* _What you need to do_:
Please extract every line of text from each of the records below and reproduce it word for word.

[Data supplied — start]

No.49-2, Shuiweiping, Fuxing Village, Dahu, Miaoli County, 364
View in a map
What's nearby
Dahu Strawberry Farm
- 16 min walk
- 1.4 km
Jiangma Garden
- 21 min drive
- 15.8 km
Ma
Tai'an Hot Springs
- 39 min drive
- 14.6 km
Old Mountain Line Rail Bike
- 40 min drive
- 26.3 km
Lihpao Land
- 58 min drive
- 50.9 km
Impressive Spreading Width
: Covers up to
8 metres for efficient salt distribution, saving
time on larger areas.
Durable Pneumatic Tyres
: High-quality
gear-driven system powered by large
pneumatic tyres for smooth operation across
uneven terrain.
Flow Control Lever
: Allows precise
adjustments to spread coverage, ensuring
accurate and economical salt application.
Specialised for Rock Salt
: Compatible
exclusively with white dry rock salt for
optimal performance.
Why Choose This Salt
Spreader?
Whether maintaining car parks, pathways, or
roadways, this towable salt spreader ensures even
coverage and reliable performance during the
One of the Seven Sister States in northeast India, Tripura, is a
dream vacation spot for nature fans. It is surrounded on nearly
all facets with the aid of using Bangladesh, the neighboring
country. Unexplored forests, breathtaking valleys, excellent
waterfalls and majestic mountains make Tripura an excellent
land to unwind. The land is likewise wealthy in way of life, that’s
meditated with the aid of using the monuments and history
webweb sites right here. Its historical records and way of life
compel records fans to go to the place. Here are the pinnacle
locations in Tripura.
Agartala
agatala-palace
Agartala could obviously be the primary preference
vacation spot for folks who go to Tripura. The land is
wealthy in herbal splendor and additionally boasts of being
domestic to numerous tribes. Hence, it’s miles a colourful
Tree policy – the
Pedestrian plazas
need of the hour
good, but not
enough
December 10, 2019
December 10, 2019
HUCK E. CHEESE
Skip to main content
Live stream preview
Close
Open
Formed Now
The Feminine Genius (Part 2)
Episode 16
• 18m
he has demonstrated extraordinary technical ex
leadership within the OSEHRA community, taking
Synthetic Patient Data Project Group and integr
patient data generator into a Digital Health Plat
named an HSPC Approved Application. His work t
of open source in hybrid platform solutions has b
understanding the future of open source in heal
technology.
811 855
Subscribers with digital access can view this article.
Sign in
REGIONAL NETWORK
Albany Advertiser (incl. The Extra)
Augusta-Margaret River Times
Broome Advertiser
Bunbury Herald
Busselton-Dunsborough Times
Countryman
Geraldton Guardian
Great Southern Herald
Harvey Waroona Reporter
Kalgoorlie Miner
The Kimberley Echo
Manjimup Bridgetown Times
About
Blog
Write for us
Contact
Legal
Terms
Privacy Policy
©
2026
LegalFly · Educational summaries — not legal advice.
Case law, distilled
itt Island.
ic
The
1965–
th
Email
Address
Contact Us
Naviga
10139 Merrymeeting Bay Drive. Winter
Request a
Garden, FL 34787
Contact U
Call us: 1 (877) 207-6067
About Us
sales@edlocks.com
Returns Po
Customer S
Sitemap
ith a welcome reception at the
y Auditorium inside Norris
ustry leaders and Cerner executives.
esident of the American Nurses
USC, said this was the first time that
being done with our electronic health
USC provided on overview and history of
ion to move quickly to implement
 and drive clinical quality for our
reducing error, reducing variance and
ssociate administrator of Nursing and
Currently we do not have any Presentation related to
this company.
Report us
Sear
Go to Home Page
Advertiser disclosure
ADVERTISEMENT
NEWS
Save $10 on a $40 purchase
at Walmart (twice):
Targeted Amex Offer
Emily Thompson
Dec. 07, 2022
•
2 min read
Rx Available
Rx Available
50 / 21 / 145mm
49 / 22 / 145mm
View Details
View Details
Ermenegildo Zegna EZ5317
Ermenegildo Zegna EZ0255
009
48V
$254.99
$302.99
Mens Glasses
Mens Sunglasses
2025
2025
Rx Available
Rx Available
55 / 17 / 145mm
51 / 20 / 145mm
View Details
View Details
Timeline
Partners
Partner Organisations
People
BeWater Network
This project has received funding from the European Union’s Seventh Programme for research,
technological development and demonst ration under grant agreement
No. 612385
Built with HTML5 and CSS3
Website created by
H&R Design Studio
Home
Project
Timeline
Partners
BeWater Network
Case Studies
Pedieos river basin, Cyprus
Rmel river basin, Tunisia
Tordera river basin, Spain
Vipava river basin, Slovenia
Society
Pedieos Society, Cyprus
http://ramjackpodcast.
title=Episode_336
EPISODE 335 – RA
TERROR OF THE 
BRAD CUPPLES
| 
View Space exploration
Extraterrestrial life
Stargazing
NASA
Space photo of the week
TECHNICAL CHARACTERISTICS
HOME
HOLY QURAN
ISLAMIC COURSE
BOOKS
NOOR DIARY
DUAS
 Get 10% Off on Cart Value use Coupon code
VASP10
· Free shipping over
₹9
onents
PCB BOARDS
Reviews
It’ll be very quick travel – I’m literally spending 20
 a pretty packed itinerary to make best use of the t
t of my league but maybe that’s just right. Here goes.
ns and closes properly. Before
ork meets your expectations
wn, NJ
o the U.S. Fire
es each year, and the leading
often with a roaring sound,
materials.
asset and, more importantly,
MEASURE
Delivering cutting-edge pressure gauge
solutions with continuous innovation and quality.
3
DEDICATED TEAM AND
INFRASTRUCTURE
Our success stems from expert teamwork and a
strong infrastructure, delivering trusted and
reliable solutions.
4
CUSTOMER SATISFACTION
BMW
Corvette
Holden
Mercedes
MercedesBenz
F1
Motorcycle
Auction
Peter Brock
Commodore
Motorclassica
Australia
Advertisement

[Data supplied — finish]

* _Result_:
No.49-2, Shuiweiping, Fuxing Village, Dahu, Miaoli County, 364
View in a map
What's nearby
Dahu Strawberry Farm
- 16 min walk
- 1.4 km
Jiangma Garden
- 21 min drive
- 15.8 km
Ma
Tai'an Hot Springs
- 39 min drive
- 14.6 km
Old Mountain Line Rail Bike
- 40 min drive
- 26.3 km
Lihpao Land
- 58 min drive
- 50.9 km
Impressive Spreading Width
: Covers up to
8 metres for efficient salt distribution, saving
time on larger areas.
Durable Pneumatic Tyres
: High-quality
gear-driven system powered by large
pneumatic tyres for smooth operation across
uneven terrain.
Flow Control Lever
: Allows precise
adjustments to spread coverage, ensuring
accurate and economical salt application.
Specialised for Rock Salt
: Compatible
exclusively with white dry rock salt for
optimal performance.
Why Choose This Salt
Spreader?
Whether maintaining car parks, pathways, or
roadways, this towable salt spreader ensures even
coverage and reliable performance during the
One of the Seven Sister States in northeast India, Tripura, is a
dream vacation spot for nature fans. It is surrounded on nearly
all facets with the aid of using Bangladesh, the neighboring
country. Unexplored forests, breathtaking valleys, excellent
waterfalls and majestic mountains make Tripura an excellent
land to unwind. The land is likewise wealthy in way of life, that’s
meditated with the aid of using the monuments and history
webweb sites right here. Its historical records and way of life
compel records fans to go to the place. Here are the pinnacle
locations in Tripura.
Agartala
agatala-palace
Agartala could obviously be the primary preference
vacation spot for folks who go to Tripura. The land is
wealthy in herbal splendor and additionally boasts of being
domestic to numerous tribes. Hence, it’s miles a colourful
Tree policy – the
Pedestrian plazas
need of the hour
good, but not
enough
December 10, 2019
December 10, 2019
HUCK E. CHEESE
Skip to main content
Live stream preview
Close
Open
Formed Now
The Feminine Genius (Part 2)
Episode 16
• 18m
he has demonstrated extraordinary technical ex
leadership within the OSEHRA community, taking
Synthetic Patient Data Project Group and integr
patient data generator into a Digital Health Plat
named an HSPC Approved Application. His work t
of open source in hybrid platform solutions has b
understanding the future of open source in heal
technology.
811 855
Subscribers with digital access can view this article.
Sign in
REGIONAL NETWORK
Albany Advertiser (incl. The Extra)
Augusta-Margaret River Times
Broome Advertiser
Bunbury Herald
Busselton-Dunsborough Times
Countryman
Geraldton Guardian
Great Southern Herald
Harvey Waroona Reporter
Kalgoorlie Miner
The Kimberley Echo
Manjimup Bridgetown Times
About
Blog
Write for us
Contact
Legal
Terms
Privacy Policy
©
2026
LegalFly · Educational summaries — not legal advice.
Case law, distilled
itt Island.
ic
The
1965–
th
Email
Address
Contact Us
Naviga
10139 Merrymeeting Bay Drive. Winter
Request a
Garden, FL 34787
Contact U
Call us: 1 (877) 207-6067
About Us
sales@edlocks.com
Returns Po
Customer S
Sitemap
ith a welcome reception at the
y Auditorium inside Norris
ustry leaders and Cerner executives.
esident of the American Nurses
USC, said this was the first time that
being done with our electronic health
USC provided on overview and history of
ion to move quickly to implement
 and drive clinical quality for our
reducing error, reducing variance and
ssociate administrator of Nursing and
Currently we do not have any Presentation related to
this company.
Report us
Sear
Go to Home Page
Advertiser disclosure
ADVERTISEMENT
NEWS
Save $10 on a $40 purchase
at Walmart (twice):
Targeted Amex Offer
Emily Thompson
Dec. 07, 2022
•
2 min read
Rx Available
Rx Available
50 / 21 / 145mm
49 / 22 / 145mm
View Details
View Details
Ermenegildo Zegna EZ5317
Ermenegildo Zegna EZ0255
009
48V
$254.99
$302.99
Mens Glasses
Mens Sunglasses
2025
2025
Rx Available
Rx Available
55 / 17 / 145mm
51 / 20 / 145mm
View Details
View Details
Timeline
Partners
Partner Organisations
People
BeWater Network
This project has received funding from the European Union’s Seventh Programme for research,
technological development and demonst ration under grant agreement
No. 612385
Built with HTML5 and CSS3
Website created by
H&R Design Studio
Home
Project
Timeline
Partners
BeWater Network
Case Studies
Pedieos river basin, Cyprus
Rmel river basin, Tunisia
Tordera river basin, Spain
Vipava river basin, Slovenia
Society
Pedieos Society, Cyprus
http://ramjackpodcast.
title=Episode_336
EPISODE 335 – RA
TERROR OF THE 
BRAD CUPPLES
| 
View Space exploration
Extraterrestrial life
Stargazing
NASA
Space photo of the week
TECHNICAL CHARACTERISTICS
HOME
HOLY QURAN
ISLAMIC COURSE
BOOKS
NOOR DIARY
DUAS
 Get 10% Off on Cart Value use Coupon code
VASP10
· Free shipping over
₹9
onents
PCB BOARDS
Reviews
It’ll be very quick travel – I’m literally spending 20
 a pretty packed itinerary to make best use of the t
t of my league but maybe that’s just right. Here goes.
ns and closes properly. Before
ork meets your expectations
wn, NJ
o the U.S. Fire
es each year, and the leading
often with a roaring sound,
materials.
asset and, more importantly,
MEASURE
Delivering cutting-edge pressure gauge
solutions with continuous innovation and quality.
3
DEDICATED TEAM AND
INFRASTRUCTURE
Our success stems from expert teamwork and a
strong infrastructure, delivering trusted and
reliable solutions.
4
CUSTOMER SATISFACTION
BMW
Corvette
Holden
Mercedes
MercedesBenz
F1
Motorcycle
Auction
Peter Brock
Commodore
Motorclassica
Australia
Advertisement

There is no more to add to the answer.